Noch über der Baumgrenze wollen wir uns auf jeden Fall kurz hinsetzen – und schlafen mit dem Rücken zum Felsen ein. Danach können wir dann wieder die Romantik im folgenden Wald mit den uralten Zirben und Lärchen spüren.
Am Pian Meyer fragt uns ein Hirte, ob uns denn seine Kühe begegnet sind. Als wir verneinen, entscheidet er sich, zunächst einmal am Weg zum Rifugio Bagnour, den nun auf die deutschen GTAlerinnen auf dem Weg zu ihrer letzten Übernachtung auf ihrem Teilstück der Grande Traversata delle Alpi (GTA) nehmen, zu suchen.
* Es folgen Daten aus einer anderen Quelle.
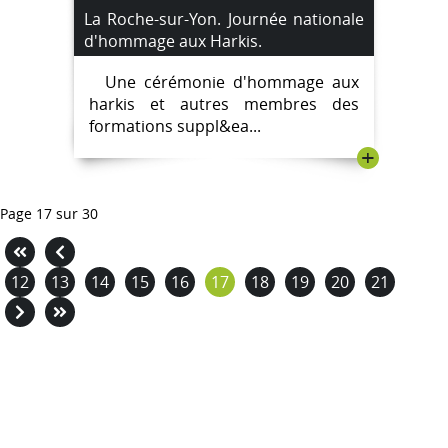
La Roche-sur-Yon. Journée nationale
d'hommage aux Harkis.
Une cérémonie d'hommage aux
harkis et autres membres des
formations suppl&ea...
+
Page 17 sur 30
12
13
14
15
16
17
18
19
20
21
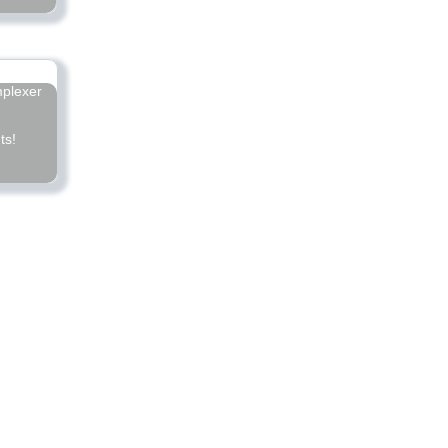
mplexer
ts!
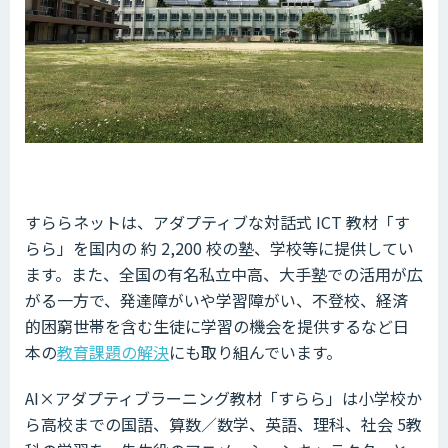
すららネットは、アダプティブな対話式 ICT 教材「す
らら」を国内の 約 2,200 校の塾、学校等に提供してい
ます。また、全国の有名私立中高、大手塾での活用が広
がる一方で、発達障がいや学習障がい、不登校、経済
的困窮世帯を含む生徒に学習の機会を提供するなど日
本の
教育課題の解決
にも取り組んでいます。
AI×アダプティブラーニング教材「すらら」は小学校か
ら高校までの国語、算数／数学、英語、理科、社会 5教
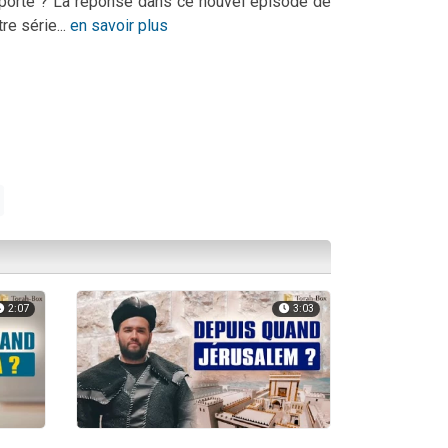
porte ? La réponse dans ce nouvel épisode de
tre série...
en savoir plus
2:07
3:03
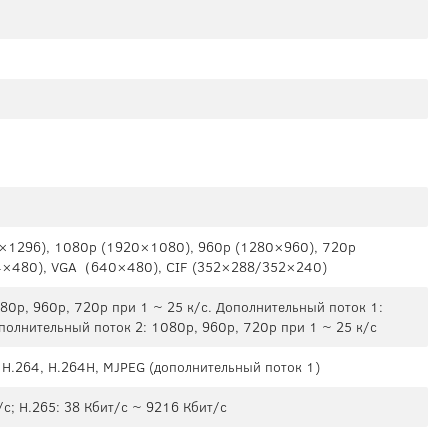
×1296), 1080р (1920×1080), 960р (1280×960), 720p
4×480), VGA（640×480), CIF (352×288/352×240)
80p, 960p, 720p при 1 ~ 25 к/с. Дополнительный поток 1:
ополнительный поток 2: 1080p, 960p, 720p при 1 ~ 25 к/с
 H.264, H.264H, MJPEG (дополнительный поток 1)
с; H.265: 38 Кбит/с ~ 9216 Кбит/с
Leider ist die Pian Meyer mit ihren 2207 Metern nicht der tiefste Punkt unserer heutigen Tour – wir müssen noch hinunter auf 1912 Meter zur Grange Gheit, wo wir das erste der verfallenen Häuser sehen, die uns auf unserer GTA-Tour vor neun Jahren so ans Herz gewachsen sind. Noch sind wir gut in der Zeit, noch bin ich gelassen, den Oriana hat mir beim Frühstück erzählt, daß der Aufstieg in Richtung Rifugio Vallanta zwar lang, aber sanft ist. Und das stimmt zunächst auch, meine geliebten Piemonteser Kühe erfreuen mit ihrer unschuldsweißen Farbe mein Herz, das Bächlein Vallanta, plätschert munter dahin.
Wir machen auf etwa 2100 Metern noch eine Pause, doch dann, als wir spüren, daß wir doch schon 13 Kilometer in den Beinen haben, wird der Weg plötzlich steiler. Darauf hat uns Ivano heute morgen schon hingewiesen, doch „Ma no problema!“ hinzugefügt. Für uns wird das indes zum Grande Problema. Wir sind eben doch ausgelaugt und jeder Höhenmeter wird zur Qual.
Um 18.30 Uhr sind wir dann endlich am Rifugio, die beiden Nicoles und Sylvie, die sonst viel langsamer waren als wir, hatten schon eine Stunde zuvor eingecheckt. Unsere Kraft reicht nur noch für das schnelle Abendessen, dann fallen wir todmüde in unsere superschmalen Betten. Und ich schlafe ganz hervorragend.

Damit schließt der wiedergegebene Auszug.